Chris Rattue

Chris Rattue is a sports columnist for the New Zealand Herald.

Rugby World Cup: Drop kicks are a not so secret weapon

Morne Steyn gets in some practice ahead of the Springboks' showdown with Australia. Photo / Getty Images
Morne Steyn gets in some practice ahead of the Springboks' showdown with Australia. Photo / Getty Images

Drop goals are all the rage when the Rugby World Cup reaches the cut-throat stage and the Wallabies and Springboks are primed for a shootout in their quarter-final.

South Africa have lost tough lock Bakkies Botha for the rest of the tournament but kept up the physical threat by including wild man inside back Butch James on the bench when they named their side yesterday.

While James' swinging arms may make a late entrance, swinging boots will dominate from the outset.

Australian coach Robbie Deans asked his pivotal backs to start banging away with droppies during the Super 15 in preparation for a tilt at the Webb Ellis. Quade Cooper responded by nailing four during Queensland's victorious campaign.

A tournament-ending shoulder injury to Francois Steyn means South Africa have lost the longest of drop kickers which removes one serious threat to Australia.

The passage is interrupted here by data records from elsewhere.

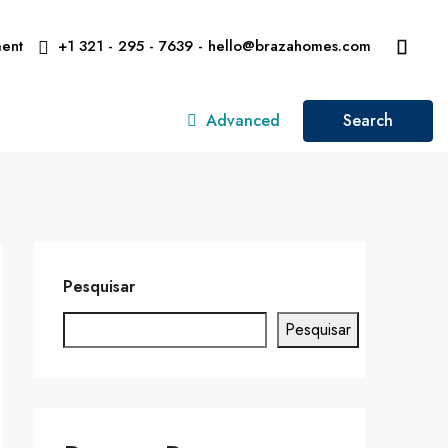
ent
+1 321 - 295 - 7639 - hello@brazahomes.com
Advanced
Search
Pesquisar
Pesquisar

The swirling Wellington wind will make landing drop goals more difficult, but it would be a major surprise if there are not a number of attempts on Sunday night including early on.

South Africa are not shy about World Cup drop goals but recent form makes it almost a secret weapon. Maybe they have been saving the drop for the World Cup, having landed just one in the past two years.

Wing Bryan Habana did nothing to dampen the drop goal mood.

"If there is an opportunity it would be stupid not to take it in the knockout stage," he said.

"If you are up against a good defensive team like Australia then you go for it. I'm sure Morne has got a licence within our structure to make that decision.

"We are not just going out there to score drop goals. We want to play rugby worth playing on Sunday.

"Whether that means kicking drop goals or scoring tries we want to make a very positive impact. The option is there and it is down to the decision-making of the nine and 10."

If Berrick Barnes is named at inside centre for Australia today, that will increase their drop goal armoury.

South Africa were hit by another injury to veteran lock Botha, who will return home immediately after suffering another Achilles tendon injury in a lineout drill gone wrong.

Botha spoke to his teammates urging them to do South Africa proud, although giant No 8 Pierre Spies said later that it would be wrong to overplay the emotional impact of Botha's words.

South Africa have stuck with the tried and trusted including captain John Smit again holding off the challenge continually mounted by the powerful hooker Bismarck du Plessis. Coach Peter de Villiers has stuck by Smit through thick and thin, and despite the public pressure for du Plessis he was unlikely to make a significant change at this stage.

In a mild surprise, CJ van der Linde wins the reserve prop position over the mobile "Beast" Mtawarira, which further suggests the Springboks want the game to be tight.

The three backs under injury doubt, JP Pietersen, Habana and reserve utility Francois Hougaard, were all passed fit to play. South Africa use a five-forwards bench at times and de Villiers suggested the decision to include three backs this time was due in part to the injuries received by the top wings against Samoa.

Habana said the Springboks had faced an added injury hurdle on this campaign compared to the World Cup winning side of 2007.

"Unlike 2007, a few injuries have hindered our progress - guys like Bakkies, Victor and Frans - it's been a bit difficult but we are all proud of our progress and definitely want to go a lot further," he said.

"Australia are a fantastic rugby- playing nation and have won five of the last six against us. They've had the edge over us but in a knockout stage that means absolutely nothing. I don't think history will count for much."